Argumentasi Mazhab Maliki juga berlandaskan ayat Al-Baqarah 173, namun dengan penafsiran yang berbeda. Mereka berpendapat bahwa kondisi darurat menghilangkan sifat haram pada makanan tersebut, sehingga makanan yang biasanya haram menjadi halal dalam konteks tersebut. Dengan kata lain, kondisi darurat menciptakan suatu kondisi hukum yang baru, di mana hukum haram makanan tersebut sirna karena kebutuhan mendesak untuk bertahan hidup. Mereka menekankan pada makna "terpaksa" dalam ayat tersebut, di mana kebutuhan untuk bertahan hidup menjadi faktor penentu yang menghapuskan hukum haram. Perbedaan interpretasi ini terletak pada pemahaman mengenai "melampaui batas". Bagi Mazhab Maliki, "melampaui batas" bukan berarti melewati rasa kenyang, melainkan mengonsumsi makanan haram secara sengaja dan berlebihan ketika kondisi darurat sudah berlalu atau ketika makanan halal sudah tersedia.

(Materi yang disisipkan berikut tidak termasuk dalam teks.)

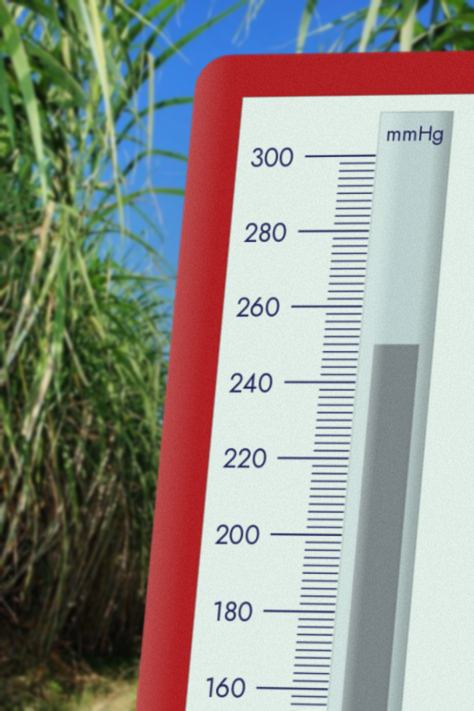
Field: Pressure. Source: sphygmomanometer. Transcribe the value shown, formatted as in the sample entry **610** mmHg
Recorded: **250** mmHg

Perbedaan Pendapat dan Konteks Darurat
Perbedaan pendapat antara jumhur ulama dan Mazhab Maliki menunjukkan kompleksitas dalam memahami dan menerapkan hukum Islam dalam situasi yang tidak lazim. Kedua pendapat tersebut sama-sama mengakui adanya pengecualian hukum dalam kondisi darurat, namun berbeda dalam menentukan batasannya. Jumhur ulama cenderung lebih konservatif, menekankan pada konsumsi minimal untuk bertahan hidup, sementara Mazhab Maliki lebih fleksibel, memperbolehkan konsumsi hingga kenyang.

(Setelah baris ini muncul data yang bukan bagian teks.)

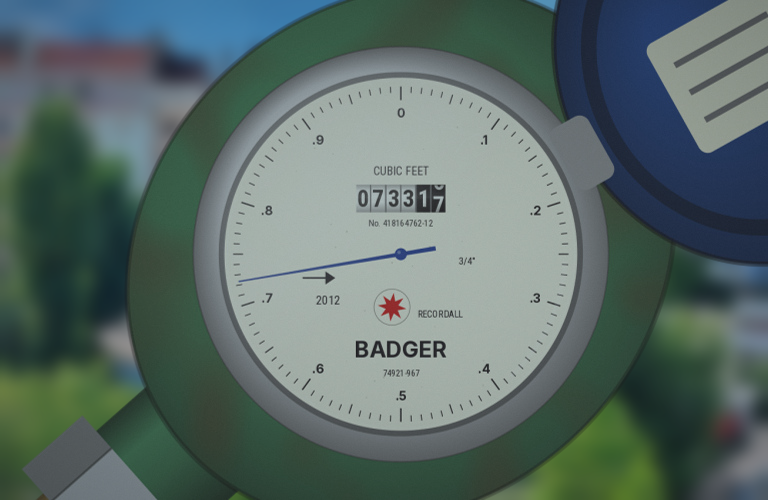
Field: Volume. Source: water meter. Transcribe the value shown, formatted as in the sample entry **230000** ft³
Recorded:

Perlu diperhatikan bahwa definisi "darurat" sendiri juga perlu diperjelas. Kondisi darurat yang dimaksud bukan sekadar rasa lapar biasa, melainkan situasi yang mengancam jiwa, di mana tidak ada akses pada makanan halal. Kondisi ini bisa terjadi karena bencana alam, perang, atau keterbatasan akses pada sumber makanan. Jika kelaparan terjadi secara meluas dan berkepanjangan, seperti dalam kasus bencana alam besar atau konflik berskala luas, para ulama umumnya sepakat bahwa konsumsi makanan haram hingga kenyang dibolehkan untuk menyelamatkan jiwa.

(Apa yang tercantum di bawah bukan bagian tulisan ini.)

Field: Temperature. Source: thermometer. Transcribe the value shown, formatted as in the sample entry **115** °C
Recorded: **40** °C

Mazhab Syafi’i dan Kondisi Umum Kekurangan Makanan Halal
Mazhab Syafi’i menambahkan satu dimensi penting dalam perdebatan ini. Mereka berpendapat bahwa jika kondisi kekurangan makanan halal merupakan hal yang umum dan meluas di suatu wilayah atau negara, maka konsumsi makanan haram tidak lagi terbatas pada kondisi darurat sesaat. Dalam konteks ini, konsumsi makanan haram dibolehkan untuk memenuhi kebutuhan dasar hidup, meskipun tidak dalam situasi darurat yang mengancam jiwa secara langsung. Ini menunjukkan bahwa Mazhab Syafi’i mempertimbangkan faktor sosial dan geografis dalam menentukan hukum konsumsi makanan haram. Jika sulit atau bahkan mustahil menemukan makanan halal di suatu tempat, maka konsumsi makanan haram menjadi suatu kebutuhan yang dibolehkan.
Kesimpulan:
Hukum konsumsi makanan haram dalam kondisi darurat merupakan isu fikih yang kompleks dan membutuhkan pemahaman yang mendalam terhadap ayat Al-Qur’an, hadis, dan kaidah-kaidah ushul fiqh. Perbedaan pendapat di kalangan ulama menunjukkan adanya ruang interpretasi yang luas, tergantung pada konteks dan pemahaman terhadap prinsip-prinsip dasar Islam. Meskipun terdapat perbedaan pendapat mengenai kadar konsumsi, semua ulama sepakat bahwa konsumsi makanan haram hanya dibolehkan dalam kondisi darurat yang benar-benar mendesak dan mengancam jiwa, dengan tujuan utama untuk mempertahankan hidup. Konsumsi tersebut harus seminimal mungkin dan dihentikan segera setelah kondisi darurat berlalu dan makanan halal tersedia. Dalam situasi kelaparan massal dan berkepanjangan, konsumsi makanan haram hingga kenyang umumnya dibolehkan sebagai upaya untuk menyelamatkan nyawa. Pemahaman yang komprehensif terhadap berbagai pendapat ulama dan konteks darurat menjadi penting untuk menentukan tindakan yang sesuai dengan prinsip-prinsip syariat Islam.